With all the setup in place, it’s easy to start experimenting with different models. We saw how huge the embedding matrix was and we worried that this would lead to bad performance. One way to get around this is to create a low-rank version of the markov model.

import torch
import torch.nn.functional as F
class MarkovChainLowRank(torch.nn.Module):
    def __init__(self, vocab_size, embed_dim):
        super().__init__()

        # We project down to size `embed_dim` then back up to `vocab_size`
        # the total number of parameters is 2 * vocab_size * embed_dim which 
        # can be much smaller than embed_dim * embed_dim
        self.t_logits = torch.nn.Sequential(
            torch.nn.Embedding(vocab_size, embed_dim),
            torch.nn.Dropout(0.1), # zero out some of the embedding vector elements randomly to prevent overfitting
            torch.nn.Linear(embed_dim, vocab_size, bias=False)
        )
        
        # let's start with the assumption that most transitions are very improbable
        # large negative logit -> low probability
        self.t_logits[-1].weight.data -= 10.0

    def forward(self, x):
        logits = self.t_logits(x) # tensor of shape (N, L, V). Remember (batch size, sequence length, vocab size).

        return logits # turns out we never actually need to compute the softmax for MLE
    
    def numpars(self):
        return sum(p.numel() for p in self.parameters() if p.requires_grad)
embedding_dim=256
learning_rate=0.001 # this model requires a more normal learning rate.
model = MarkovChainLowRank(vocab_size, embed_dim = embedding_dim)
print("Trainable params (millions):", model.numpars()/1e6)
model
# reinitialize dataset for good measure
dataset = PubMedDataset("/project/rcde/datasets/pubmed/mesh_50k/splits/")

# train/test dataloaders
dl_train = dataset.get_dataloader('train', batch_size=batch_size, num_workers=num_workers)
dl_test = dataset.get_dataloader('test', batch_size=batch_size, num_workers=num_workers)
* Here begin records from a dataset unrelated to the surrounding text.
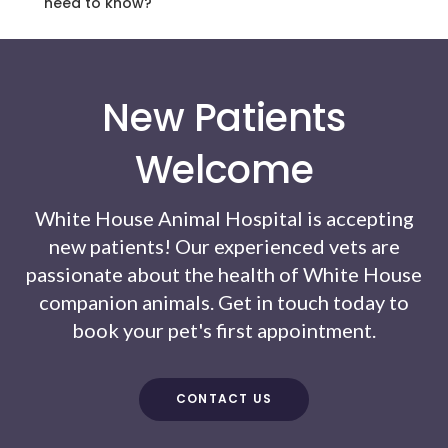
need to know?
New Patients
Welcome
White House Animal Hospital
is accepting
new patients! Our experienced vets are
passionate about the health of White House
companion animals. Get in touch today to
book your pet's first appointment.
CONTACT US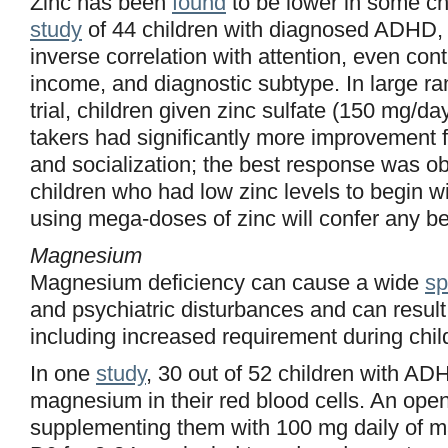
Zinc has been
found
to be lower in some ch
study
of 44 children with diagnosed ADHD, z
inverse correlation with attention, even cont
income, and diagnostic subtype. In large r
trial, children given zinc sulfate (150 mg/da
takers had significantly more improvement 
and socialization; the best response was o
children who had low zinc levels to begin w
using mega-doses of zinc will confer any be
Magnesium
Magnesium deficiency can cause a wide
sp
and psychiatric disturbances and can resul
including increased requirement during chi
In one
study
, 30 out of 52 children with AD
magnesium in their red blood cells. An open
supplementing them with 100 mg daily of 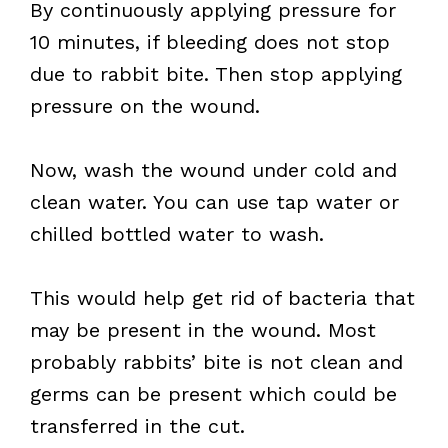
By continuously applying pressure for
10 minutes, if bleeding does not stop
due to rabbit bite. Then stop applying
pressure on the wound.
Now, wash the wound under cold and
clean water. You can use tap water or
chilled bottled water to wash.
This would help get rid of bacteria that
may be present in the wound. Most
probably rabbits’ bite is not clean and
germs can be present which could be
transferred in the cut.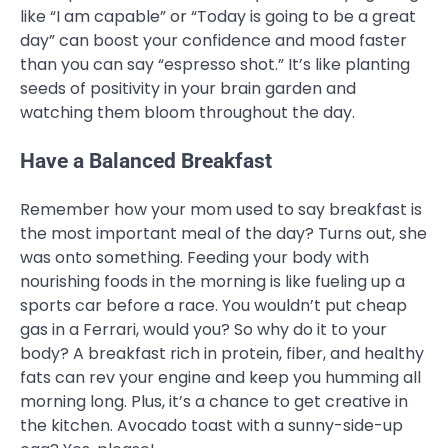
like “I am capable” or “Today is going to be a great
day” can boost your confidence and mood faster
than you can say “espresso shot.” It’s like planting
seeds of positivity in your brain garden and
watching them bloom throughout the day.
Have a Balanced Breakfast
Remember how your mom used to say breakfast is
the most important meal of the day? Turns out, she
was onto something. Feeding your body with
nourishing foods in the morning is like fueling up a
sports car before a race. You wouldn’t put cheap
gas in a Ferrari, would you? So why do it to your
body? A breakfast rich in protein, fiber, and healthy
fats can rev your engine and keep you humming all
morning long. Plus, it’s a chance to get creative in
the kitchen. Avocado toast with a sunny-side-up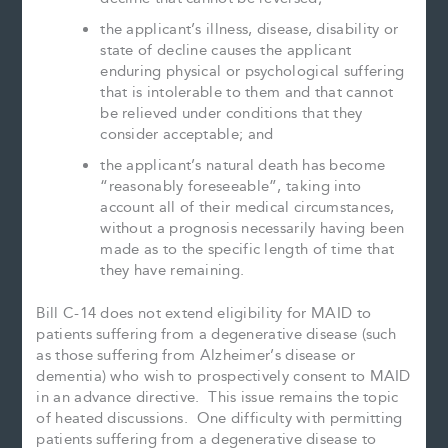
the applicant’s illness, disease, disability or
state of decline causes the applicant
enduring physical or psychological suffering
that is intolerable to them and that cannot
be relieved under conditions that they
consider acceptable; and
the applicant’s natural death has become
“reasonably foreseeable”, taking into
account all of their medical circumstances,
without a prognosis necessarily having been
made as to the specific length of time that
they have remaining.
Bill C-14 does not extend eligibility for MAID to
patients suffering from a degenerative disease (such
as those suffering from Alzheimer’s disease or
dementia) who wish to prospectively consent to MAID
in an advance directive. This issue remains the topic
of heated discussions. One difficulty with permitting
patients suffering from a degenerative disease to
# reinitialize the model on gpu
model = MarkovChainLowRank(vocab_size, embed_dim=embedding_dim).to('cuda')

# create the pytorch optimizer
optimizer = torch.optim.AdamW(model.parameters(), lr=learning_rate)
# train
for epoch in range(num_epochs):
    print(f"START EPOCH {epoch+1}")
    train(model, dl_train, optimizer, reporting_interval=20)
# test how well the model generalizes: 
test(model, dl_test, reporting_interval=5)

The cross entropy is just a little worse. Let’s see about the generated samples:

# generate some more samples for the low-rank model
gen_samples = generate(model, prompt_ids.to('cuda'), 30)
dataset.decode_batch(gen_samples)

Still pretty terrible – maybe a bit worse than the full-rank model. But much more parameter efficieint.

Can you think of other ways to improve the model?

Conclusions#

Clearly, it isn’t enough to only condition on the previous token. We should condition on all previous tokens. That’s where transformers come in. Transformers will allow us to learn the full conditional distribution \(p(w_i | \langle w_j\rangle_{j=1}^{i-1})\) without making strong assumptions about the structure of the relationship between consecutive tokens.

Nevertheless, as we will see, the setup and training procedure for transformer-based LLMs will be almost identical to the what we used here for our small language model.